Saved entries:
- - -

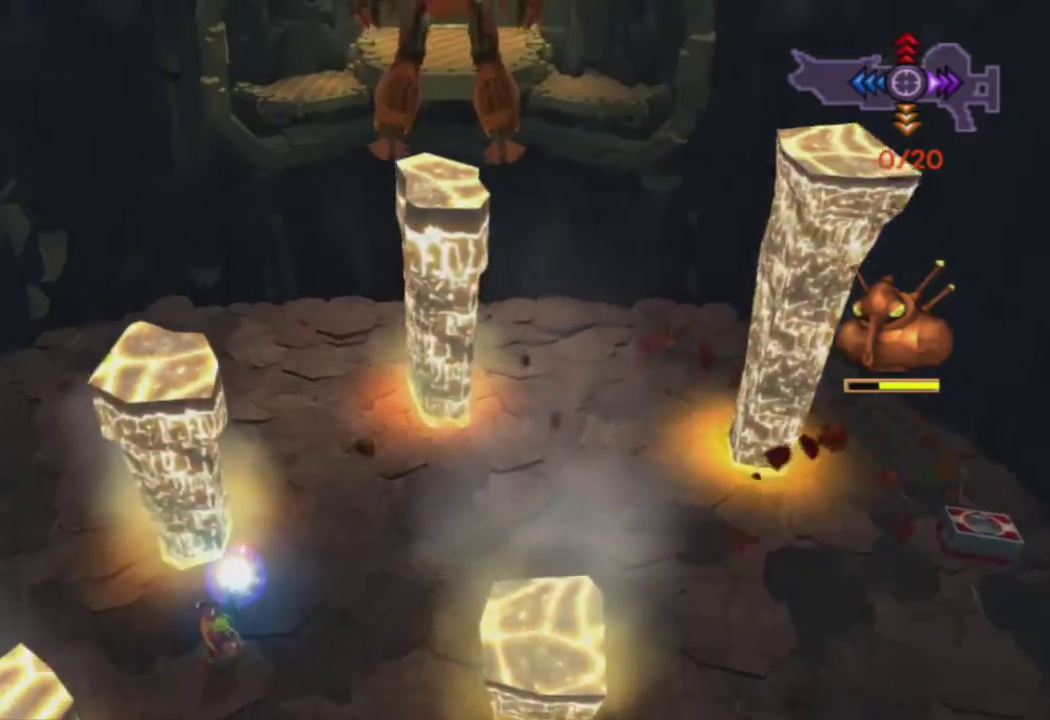
{"buttons": ["CIRCLE", "R1"], "left_stick": "up", "right_stick": "center", "events": [[167, "left_stick", "up"], [283, "L1", "up"], [300, "CROSS", "up"], [400, "CIRCLE", "down"]]}
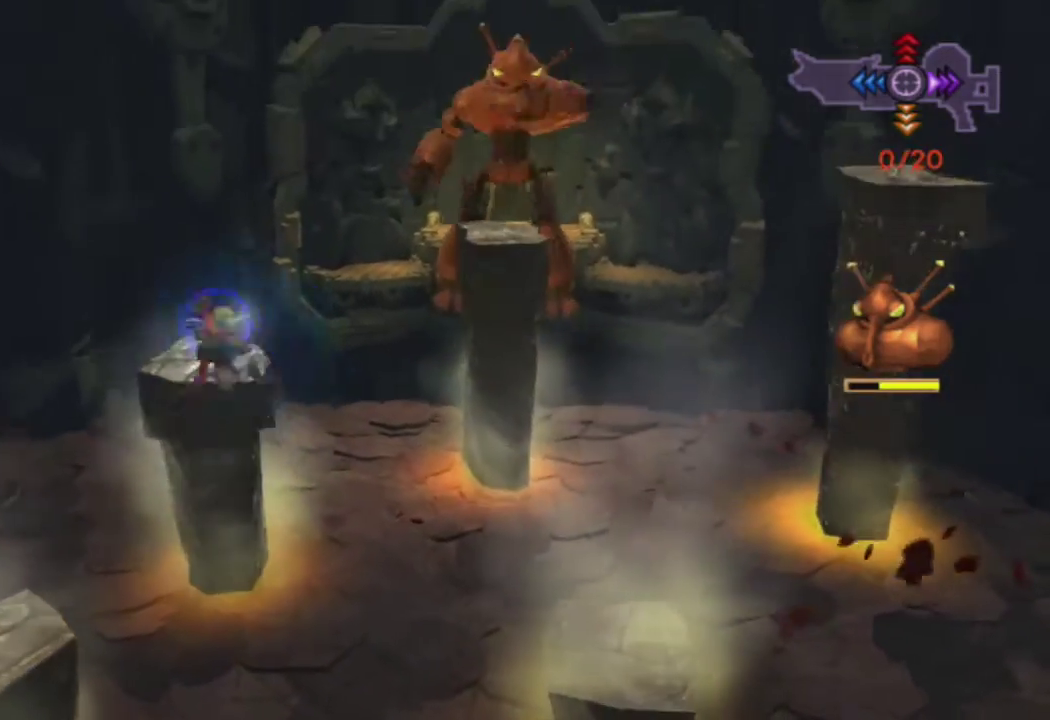
{"buttons": ["R1"], "left_stick": "center", "right_stick": "center", "events": [[33, "CIRCLE", "up"], [467, "left_stick", "center"]]}
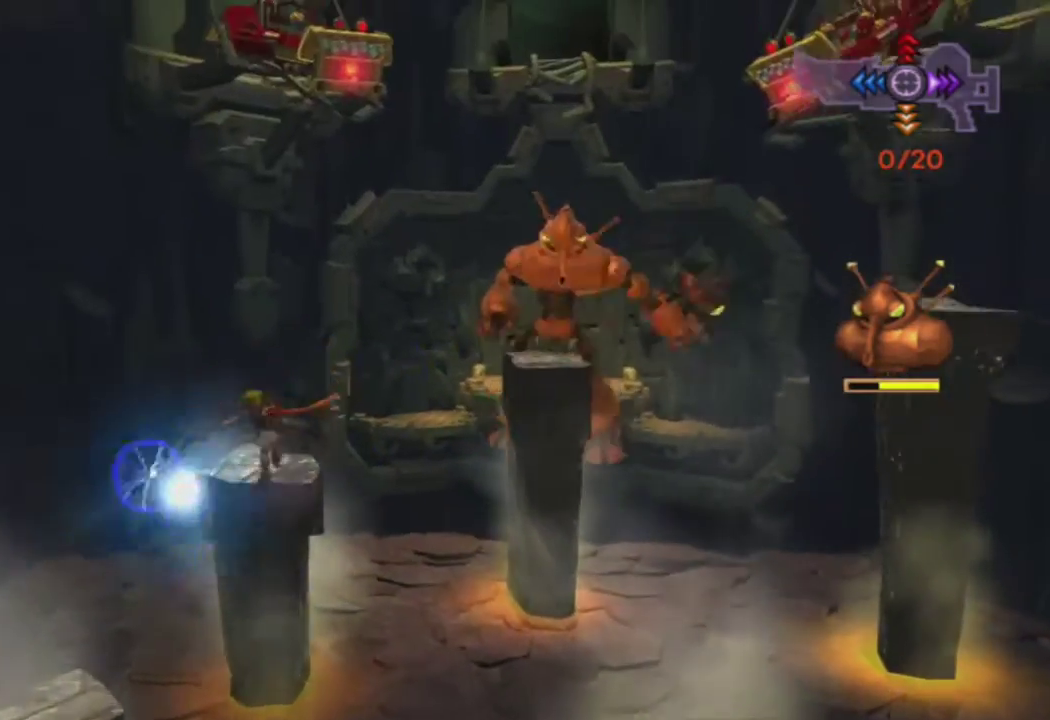
{"buttons": [], "left_stick": "center", "right_stick": "center", "events": [[350, "R1", "up"]]}
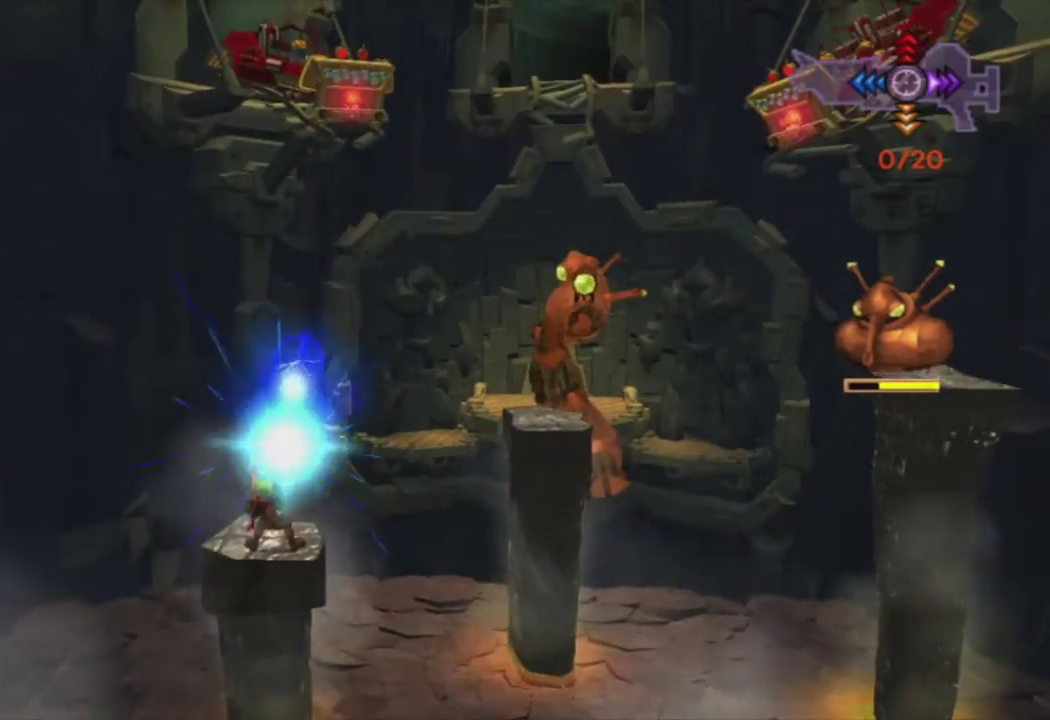
{"buttons": [], "left_stick": "center", "right_stick": "center", "events": []}
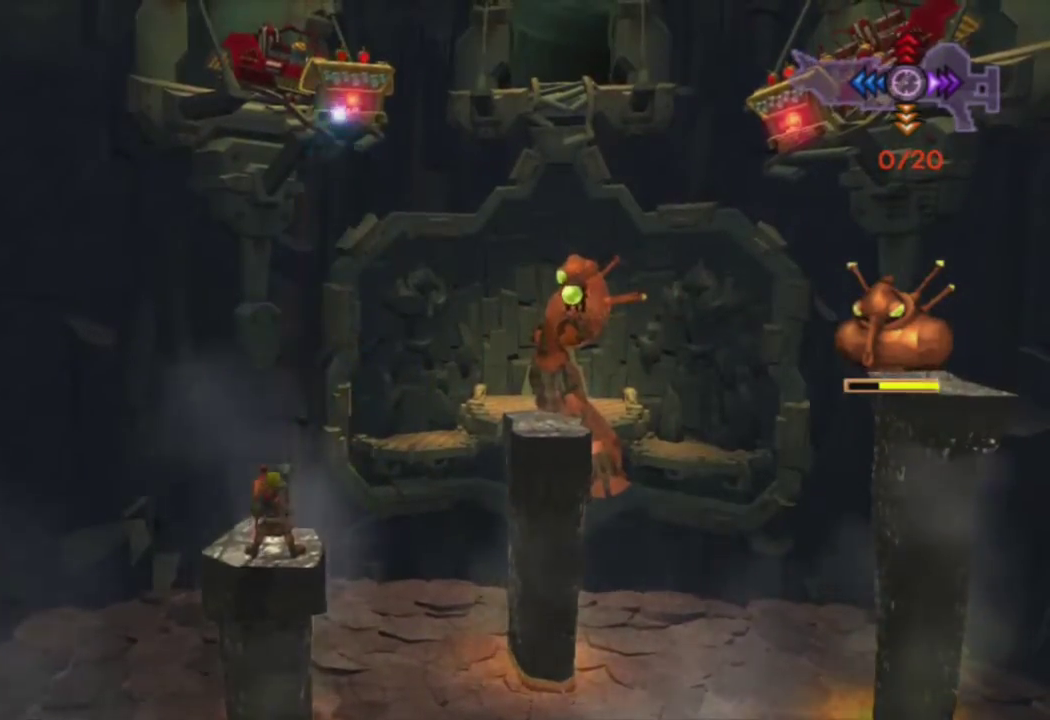
{"buttons": [], "left_stick": "center", "right_stick": "center", "events": [[233, "TRIANGLE", "down"], [317, "TRIANGLE", "up"], [383, "TRIANGLE", "down"], [450, "TRIANGLE", "up"]]}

- - -

Problem >> Return, from the data, each line that has the word "down" in it.

Answer box >>
{"buttons": ["CIRCLE", "R1"], "left_stick": "up", "right_stick": "center", "events": [[167, "left_stick", "up"], [283, "L1", "up"], [300, "CROSS", "up"], [400, "CIRCLE", "down"]]}
{"buttons": [], "left_stick": "center", "right_stick": "center", "events": [[233, "TRIANGLE", "down"], [317, "TRIANGLE", "up"], [383, "TRIANGLE", "down"], [450, "TRIANGLE", "up"]]}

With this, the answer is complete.